As noted by Malsiner Walli et al. (2016), who applied overfitting Gaussian mixtures to model-based clustering of quite a few benchmark data sets, values of \(e_{0}\) much smaller than Rousseau and Mengersen (2011)’s threshold d / 2 are needed in practice to identify the right number of clusters. We obtained similar results for the extensions and applications considered in the present paper. Table 11 summarizes the posterior expectations \(\text{ E }(e_{0}|{\mathbf y})\) as well as 95% confidence regions of \(e_0\) for various data sets fitted in Sect. 5 under the sparse prior \(e_0\sim \mathcal {G}(1,200)\), with prior expectation \(\text{ E }(e_0)=0.005\). These results confirm that the posterior distribution of \(e_0\) is concentrated over values that are considerably smaller than d / 2 (the dimensions d are also reported in the table). To see, whether the data alone would have been informative about \(e_0\) for these case studies, the uniform prior \( e_{0} \sim \mathcal {U}\left[ 0, d/2\right] \) over the region [0, d / 2] is considered. The corresponding posterior expectations \(\text{ E }(e_{0}|{\mathbf y})\), reported in Table 11, are considerably larger than for the sparsity prior. As can be seen in Fig. 8, this leads to posterior distributions \(p(K _+|{\mathbf y})\) that overfit the number of clusters for all data sets considerably, except for the homogeneous Fabric Fault Data. These results indicate that regularisation of the posterior distribution through a sparsity prior that encourages values of \(e_{0}\) much smaller than d / 2 is essential for identifying the number of clusters.

Fig. 8
figure 8

Posterior distributions \(\text{ Pr }(K _+|{\mathbf y})\) of the number of clusters \( K _+\) for the various data sets for a sparse finite mixture with \(K=10\) and prior \( e_{0} \sim \mathcal {U}\left[ 0, d/2\right] \) derived from the criterion of Rousseau and Mengersen (2011)
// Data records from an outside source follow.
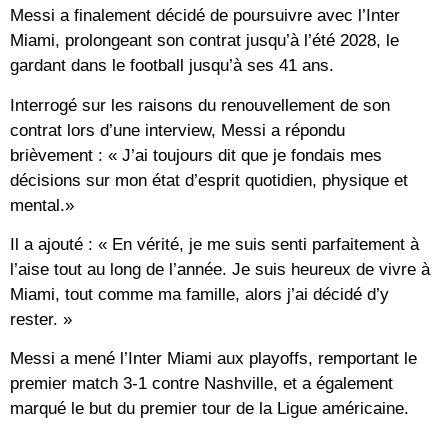
Messi a finalement décidé de poursuivre avec l’Inter
Miami, prolongeant son contrat jusqu’à l’été 2028, le
gardant dans le football jusqu’à ses 41 ans.
Interrogé sur les raisons du renouvellement de son
contrat lors d’une interview, Messi a répondu
brièvement : « J’ai toujours dit que je fondais mes
décisions sur mon état d’esprit quotidien, physique et
mental.»
Il a ajouté : « En vérité, je me suis senti parfaitement à
l’aise tout au long de l’année. Je suis heureux de vivre à
Miami, tout comme ma famille, alors j’ai décidé d’y
rester. »
Messi a mené l’Inter Miami aux playoffs, remportant le
premier match 3-1 contre Nashville, et a également
marqué le but du premier tour de la Ligue américaine.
Introducing a sparsity prior avoids overfitting the number of clusters not only for finite mixtures, but also (somewhat unexpectedly) for Dirichlet process mixtures which are known to overfit the number of clusters (Miller and Harrison 2013). For the data considered in the present paper, overfitting could be avoided through a prior on the precision parameter \(\alpha \) that encouraged very small values.
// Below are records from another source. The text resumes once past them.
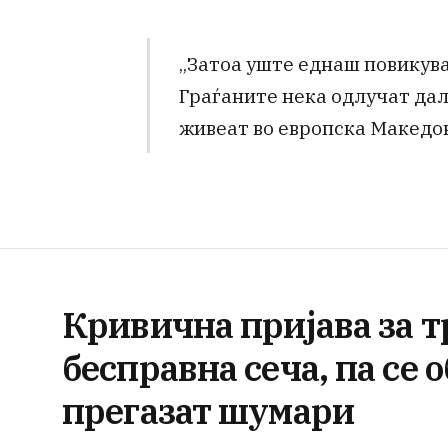
„Затоа уште еднаш повикув
Граѓаните нека одлучат дал
живеат во европска Македони
Кривична пријава за т
бесправна сеча, па се 
прегазат шумари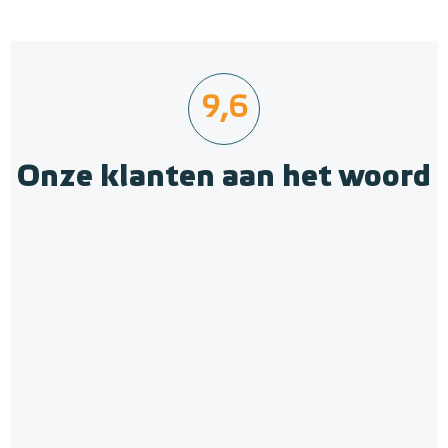
9,6
Onze klanten aan het woord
When matching the priors of \(e_{0}\) in sparse finite mixtures and \(\alpha \) in DPM, the posterior distribution of the number of clusters was more influenced by these hyper priors than whether the mixture was finite or infinite. It would be interesting to investigate, if this proximity of both model classes also holds more generally.

Another avenues for future research concern MCMC estimation. Although we did not encounter problems with full conditional Gibbs sampling for our case studies, more efficient algorithms could be designed by using parallel tempering as in van Havre et al. (2015) or by exploiting ideas from BNP (e.g. Fall and Barat 2014).